In the following example we will calculate the power set of \(\{a,b,c\}\text{.}\) Before you open the example, try to write it down for yourself. What are all the possible groups of elements from that set? Remember there are two special ones you might forget (hint: reread the preceding theorems).
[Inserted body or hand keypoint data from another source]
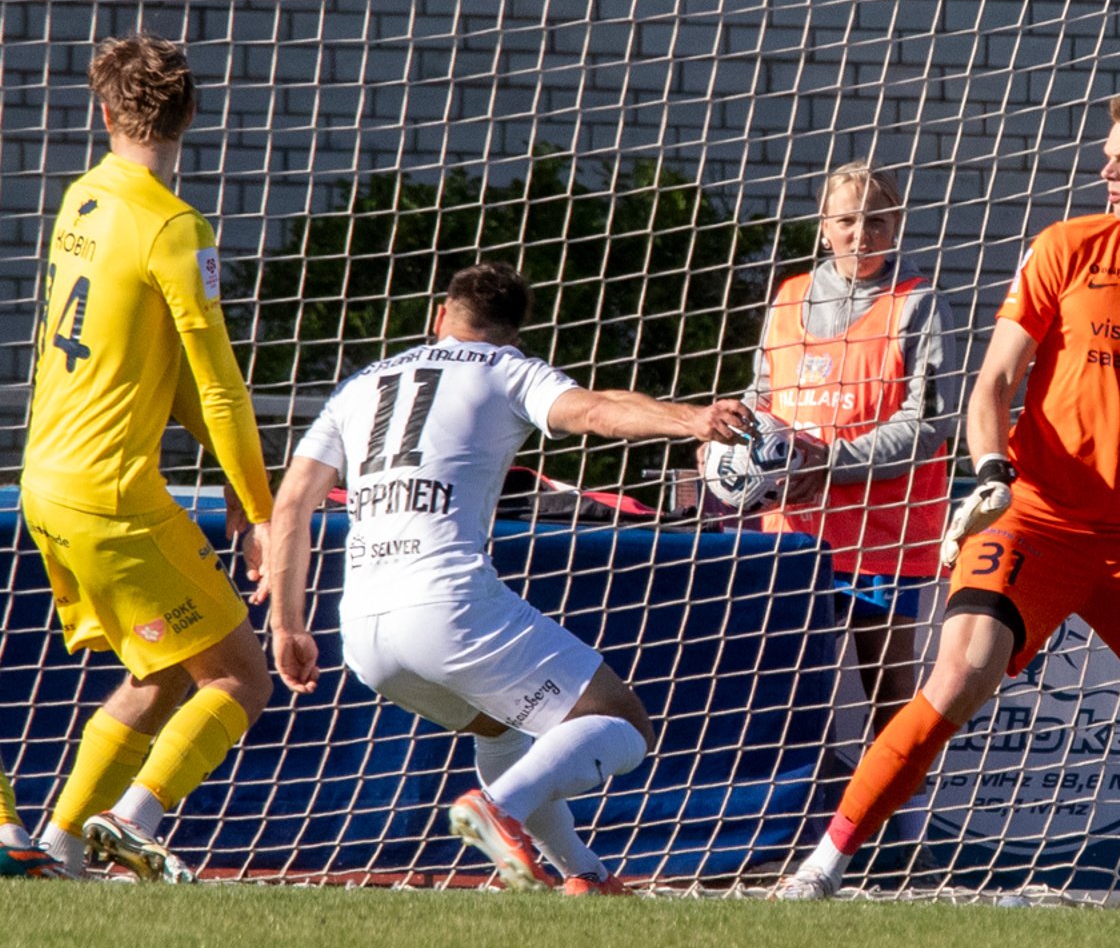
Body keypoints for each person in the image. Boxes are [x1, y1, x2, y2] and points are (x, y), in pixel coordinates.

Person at [780, 85, 1120, 914]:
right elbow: (992, 383)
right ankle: (818, 871)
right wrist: (990, 474)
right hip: (1037, 516)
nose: (1105, 171)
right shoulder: (1068, 247)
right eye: (1107, 157)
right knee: (958, 677)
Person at [265, 262, 756, 895]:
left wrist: (286, 623)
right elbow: (599, 412)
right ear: (513, 335)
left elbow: (291, 505)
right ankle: (500, 810)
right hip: (445, 602)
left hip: (360, 630)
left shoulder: (361, 384)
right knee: (623, 720)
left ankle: (584, 876)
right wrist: (689, 419)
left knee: (501, 727)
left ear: (441, 317)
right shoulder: (505, 369)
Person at [23, 33, 276, 884]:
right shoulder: (176, 228)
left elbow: (160, 379)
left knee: (165, 664)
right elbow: (218, 389)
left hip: (43, 481)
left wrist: (235, 478)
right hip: (112, 494)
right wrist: (262, 511)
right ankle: (129, 820)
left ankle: (56, 848)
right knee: (242, 675)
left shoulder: (80, 200)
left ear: (104, 112)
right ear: (193, 116)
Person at [742, 162, 956, 874]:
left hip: (886, 532)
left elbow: (926, 423)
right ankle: (778, 832)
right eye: (846, 218)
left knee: (889, 688)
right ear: (823, 225)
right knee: (785, 683)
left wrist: (826, 460)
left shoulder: (915, 302)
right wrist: (747, 455)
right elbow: (761, 397)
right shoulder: (789, 296)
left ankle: (902, 840)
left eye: (877, 219)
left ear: (896, 226)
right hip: (792, 533)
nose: (861, 232)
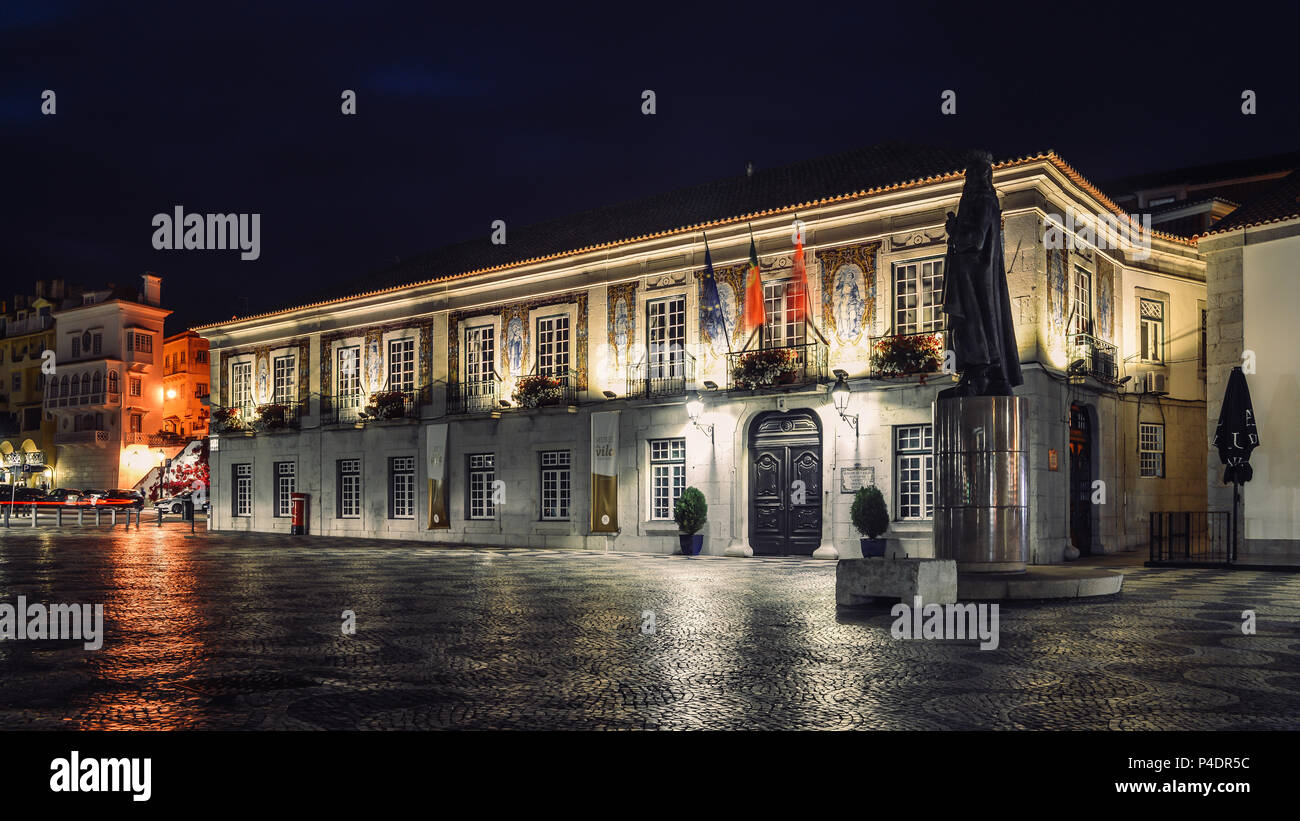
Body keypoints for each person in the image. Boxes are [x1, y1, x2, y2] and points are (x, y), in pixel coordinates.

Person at [939, 151, 1023, 398]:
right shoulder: (976, 201)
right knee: (968, 323)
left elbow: (975, 239)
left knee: (975, 322)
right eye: (968, 175)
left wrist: (955, 231)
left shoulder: (985, 201)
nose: (968, 180)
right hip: (967, 275)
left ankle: (982, 370)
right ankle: (974, 371)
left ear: (983, 175)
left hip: (975, 278)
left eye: (972, 174)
Let \(A = \{a,b,c\}\text{.}\) Then

\begin{equation*} \mathscr{P}(A) = \Big\{ \varnothing, \{a\}, \{b\}, \{c\}, \{a,b\}, \{a,c\}, \{b,c\}, A\Big\} \end{equation*}

It is also correct to say

\begin{equation*} \mathscr{P}(A) = \Big\{ \varnothing, \{a\}, \{b\}, \{c\}, \{a,b\}, \{a,c\}, \{b,c\}, \{a,b,c\}\Big\} \end{equation*}

(it's just a matter of notation).

The power set of \(\varnothing\) is \(\mathscr{P}(\varnothing) = \{\varnothing\}\text{.}\) The power set of the power set of \(\varnothing\) is

\begin{equation*} \mathscr{P}\Big(\mathscr{P}(\varnothing)\Big) = \Big\{\varnothing, \{\varnothing\}\Big\} \end{equation*}

The power set of the power set of the power set of \(\varnothing\) is...

Finally, we are often interested in knowing whether two sets are equal. This is often how we prove that being one type of object is the same as being another type of object. What does it mean for two sets to be equal? Then, we will prove a useful theorem that shows two sets are equal if they contain each other.

Definition 1.2.9.

Two sets \(A\) and \(B\) are equal if they contain exactly the same elements. In this case, we write \(A=B\text{.}\)

The sets \(\{a,b,c\}\) and \(\{a,b\}\) are unequal. If you know that \(a=1\text{,}\) \(b=2\text{,}\) and \(c=3\text{,}\) then \(\{a,b,c\}\) and \(\{1,2,3\}\) are equal. They are also equal if \(a=3\text{,}\) \(b=1\text{,}\) and \(c=2\) (etc.) Unless you know something like that, we consider \(\{a,b,c\}\) and \(\{1,2,3\}\) to be unequal.

This theorem contains the phrase “if and only if,” which we will learn about in detail shortly. Here, it means that \(A=B\) implies that \(A\) and \(B\) contain one another as subsets; and, that if \(A\) and \(B\) contain each other, then \(A=B\text{.}\) This conditional works both ways. Generally, conditional statements do not work both ways (this will be important later!)

So, we will prove this statement in two parts. First, we will prove that if \(A=B\text{,}\) then \(A \subseteq B\) and \(B \subseteq A\text{.}\) Next, we will prove that if \(A \subseteq B\) and \(B \subseteq A\text{,}\) then \(A=B\text{.}\) Truly adventurous readers may try to sketch the proof themselves, or think about how it may go, before reading the proof.

Let \(A\) and \(B\) be sets. First, suppose that \(A=B\text{.}\) This means that \(A\) and \(B\) contain exactly the same elements. Therefore, \(A \subseteq B\) because every element of \(A\) is also an element of \(B\text{.}\) Likewise, \(B \subseteq A\text{.}\)

Conversely, suppose that \(A \subseteq B\) and \(B \subseteq A\text{.}\) If \(A \subseteq B\text{,}\) then that means there are no elements of \(A\) that are not in \(B\text{.}\) If \(B \subseteq A\text{,}\) that means there are no elements of \(B\) that are not also elements of \(A\text{.}\) This means that \(A\) and \(B\) must contain exactly the same elements, so, \(A=B\text{.}\)

Thus, \(A=B\) if and only if \(A \subseteq B\) and \(B \subseteq A\text{.}\)

The word conversely means “I am turning the conditional statement around.” It is a very handy word for writing proofs with two directions.